----- Data supplied
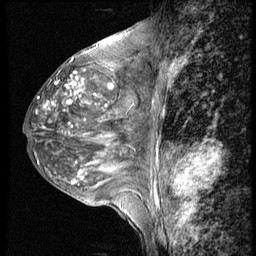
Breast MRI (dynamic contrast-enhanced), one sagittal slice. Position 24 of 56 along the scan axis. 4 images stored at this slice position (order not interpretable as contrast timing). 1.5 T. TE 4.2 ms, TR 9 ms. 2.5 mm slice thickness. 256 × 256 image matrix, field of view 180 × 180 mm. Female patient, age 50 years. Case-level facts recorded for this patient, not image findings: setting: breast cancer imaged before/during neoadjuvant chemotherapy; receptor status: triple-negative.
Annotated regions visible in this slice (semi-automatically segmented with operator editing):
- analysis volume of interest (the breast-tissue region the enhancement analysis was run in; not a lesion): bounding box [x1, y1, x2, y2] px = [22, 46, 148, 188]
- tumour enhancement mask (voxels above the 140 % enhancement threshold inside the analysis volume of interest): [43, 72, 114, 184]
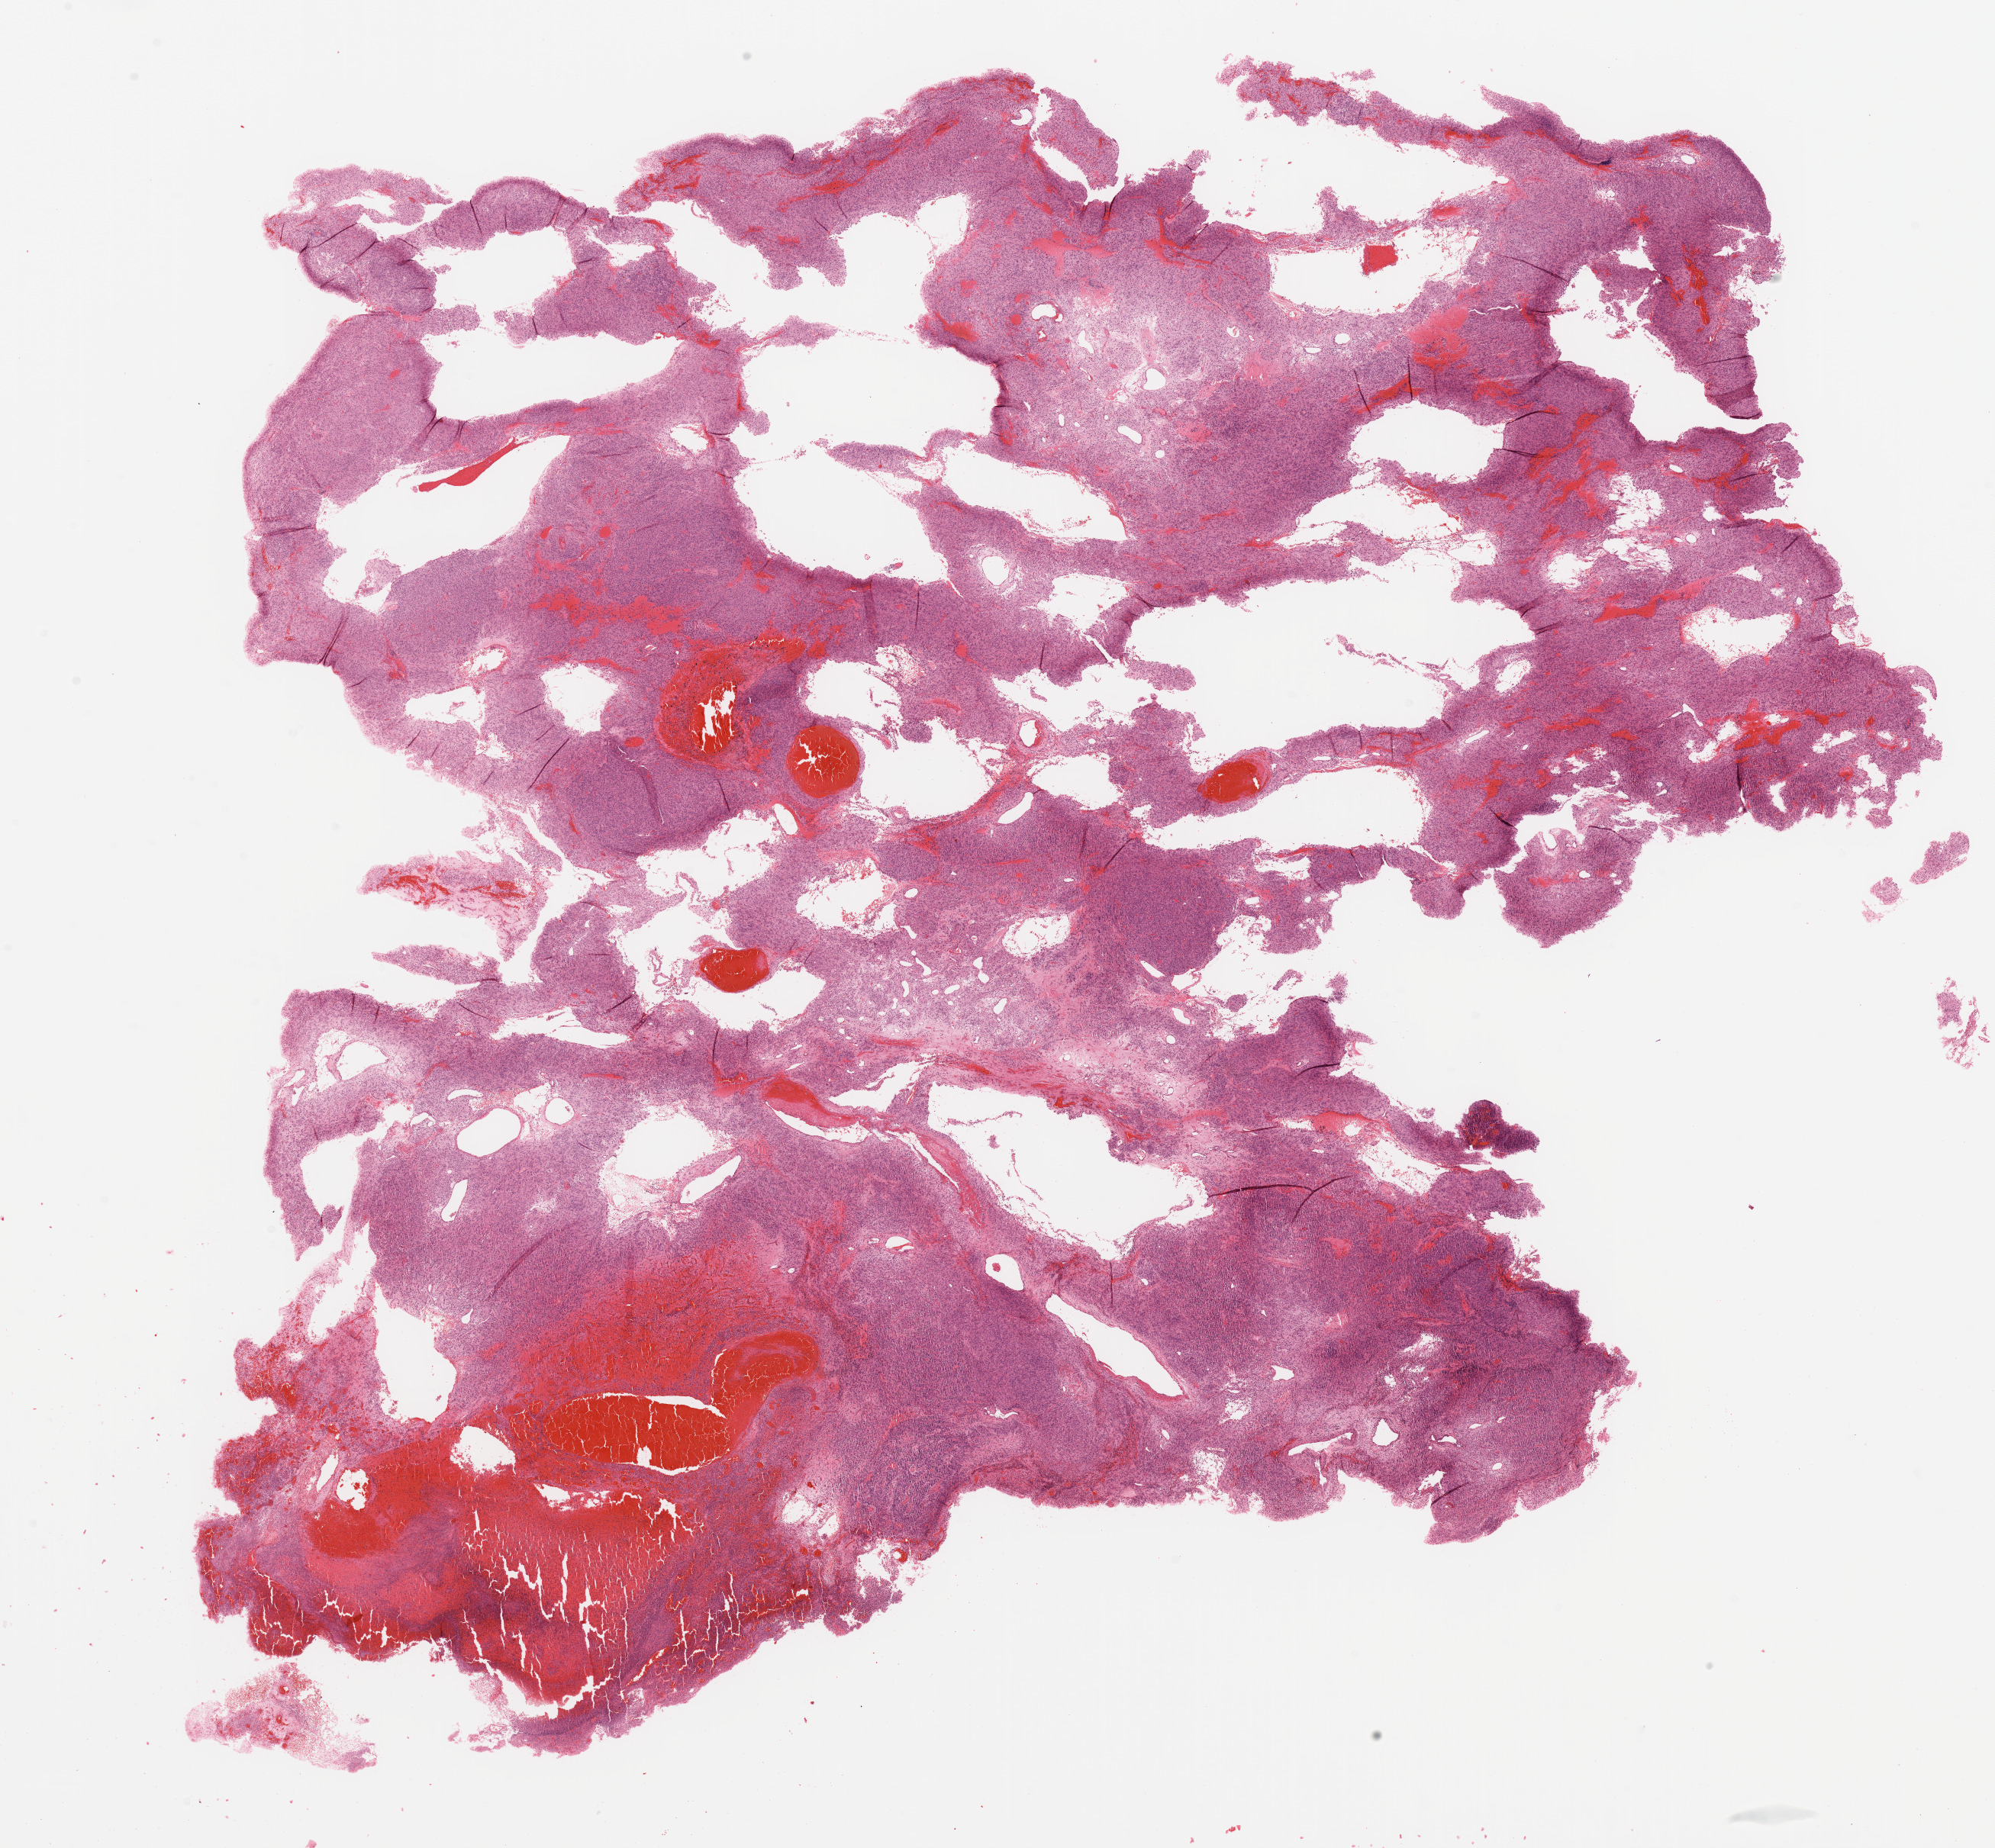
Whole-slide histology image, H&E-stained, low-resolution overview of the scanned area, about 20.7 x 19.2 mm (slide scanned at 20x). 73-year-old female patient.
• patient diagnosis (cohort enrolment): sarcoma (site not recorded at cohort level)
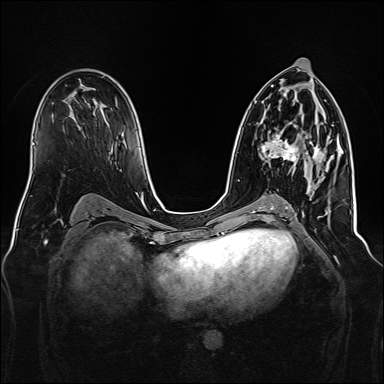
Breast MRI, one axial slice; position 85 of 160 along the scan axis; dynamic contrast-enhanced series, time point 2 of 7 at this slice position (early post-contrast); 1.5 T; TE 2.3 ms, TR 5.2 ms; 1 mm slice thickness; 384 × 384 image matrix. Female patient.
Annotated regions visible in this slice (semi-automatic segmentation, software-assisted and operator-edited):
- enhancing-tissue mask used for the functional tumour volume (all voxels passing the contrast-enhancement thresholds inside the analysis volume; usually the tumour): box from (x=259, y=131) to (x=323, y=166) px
----------
Exercise description | What you return must match, character for character, the lines above from the one with "at cohort level)" through the one with "(semi-automatic segmentation, software-assisted", minus any pictures.

Worked solution |
• patient diagnosis (cohort enrolment): sarcoma (site not recorded at cohort level)
Breast MRI, one axial slice; position 85 of 160 along the scan axis; dynamic contrast-enhanced series, time point 2 of 7 at this slice position (early post-contrast); 1.5 T; TE 2.3 ms, TR 5.2 ms; 1 mm slice thickness; 384 × 384 image matrix. Female patient.
Annotated regions visible in this slice (semi-automatic segmentation, software-assisted and operator-edited):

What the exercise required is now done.